ST. PATRICK'S CATHEDRAL
Full dedication: Cathedral Church of St. Patrick
Became a Cathedral in the late 1200s
Like Christchurch Cathedral, St. Patrick's is built on marshy ground - it actually has a river running underneath it. Like many Cathedrals and Churches across Ireland it is claimed to have been founded by St. Patrick, although there is little concrete evidence to support this. During the medieval period the two Cathedrals were great rivals.
In the late 13th Century Henry, the Dean of St. Patrick's, decided his church was a Cathedral and began a programme of rebuilding and enlarging. The Pope intervened in 1300 declaring Christchurch to be the true Cathedral, but the rebuilding went on unabated.
Sadly the spire wasn't built very well and was blown down in 1316 and two fires subsequently gutted the building sparking even more rebuilding, some of which was done hurriedly and in a rather slipshod manner (the west tower is out of alignment with the rest of the building).

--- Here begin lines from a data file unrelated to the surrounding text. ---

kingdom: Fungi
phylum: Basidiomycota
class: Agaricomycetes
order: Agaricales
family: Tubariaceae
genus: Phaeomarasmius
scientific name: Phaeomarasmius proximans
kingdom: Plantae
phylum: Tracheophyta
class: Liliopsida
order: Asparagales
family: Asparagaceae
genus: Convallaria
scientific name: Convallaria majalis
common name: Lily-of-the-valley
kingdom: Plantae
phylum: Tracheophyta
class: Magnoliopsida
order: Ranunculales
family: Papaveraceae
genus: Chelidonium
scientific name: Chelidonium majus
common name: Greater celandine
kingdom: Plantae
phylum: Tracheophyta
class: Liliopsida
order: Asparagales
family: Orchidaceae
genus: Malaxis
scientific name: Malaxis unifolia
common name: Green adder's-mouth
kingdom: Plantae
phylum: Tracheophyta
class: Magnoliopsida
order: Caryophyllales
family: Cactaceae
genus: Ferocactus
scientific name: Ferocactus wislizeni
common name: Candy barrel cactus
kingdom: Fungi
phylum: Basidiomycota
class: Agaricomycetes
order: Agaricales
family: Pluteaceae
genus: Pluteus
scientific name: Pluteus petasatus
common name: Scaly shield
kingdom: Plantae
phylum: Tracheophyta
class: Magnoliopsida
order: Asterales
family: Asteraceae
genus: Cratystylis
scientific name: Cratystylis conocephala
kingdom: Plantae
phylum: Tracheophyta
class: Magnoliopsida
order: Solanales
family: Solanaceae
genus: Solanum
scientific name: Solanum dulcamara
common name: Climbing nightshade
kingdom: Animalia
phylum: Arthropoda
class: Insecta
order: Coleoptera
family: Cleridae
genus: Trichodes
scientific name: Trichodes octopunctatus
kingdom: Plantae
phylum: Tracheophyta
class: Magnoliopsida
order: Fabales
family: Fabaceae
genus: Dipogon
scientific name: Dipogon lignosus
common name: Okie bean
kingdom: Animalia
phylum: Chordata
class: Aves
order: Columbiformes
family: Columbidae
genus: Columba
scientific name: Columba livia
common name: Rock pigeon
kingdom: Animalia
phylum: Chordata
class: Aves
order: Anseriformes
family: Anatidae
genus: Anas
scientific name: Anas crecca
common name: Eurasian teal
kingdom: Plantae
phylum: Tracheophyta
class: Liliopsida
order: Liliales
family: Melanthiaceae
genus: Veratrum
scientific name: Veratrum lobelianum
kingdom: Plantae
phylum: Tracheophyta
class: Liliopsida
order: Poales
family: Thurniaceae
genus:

When the Reformation arrived in Ireland St. Patrick's became just a Church once more. In 1554 Cathedral status was reasserted, but later the same year the roof collapsed. Oddly enough within 10 years Christchurch suffered a similar fate. Both Cathedrals became ruinous during Cromwell's disastrous stay in Ireland and never regained their full glory until the Victorians arrived and rebuilt them both.
St. Patrick's biggest claim to fame, aside from being the Mother Church of Ireland (the equivalent in England is Canterbury), is that Jonathan Swift, author of Gulliver's Travels, was Dean of the Cathedral and is buried here. A more modest man, the famed blind harpist Turlough O'Carolan, is also buried here.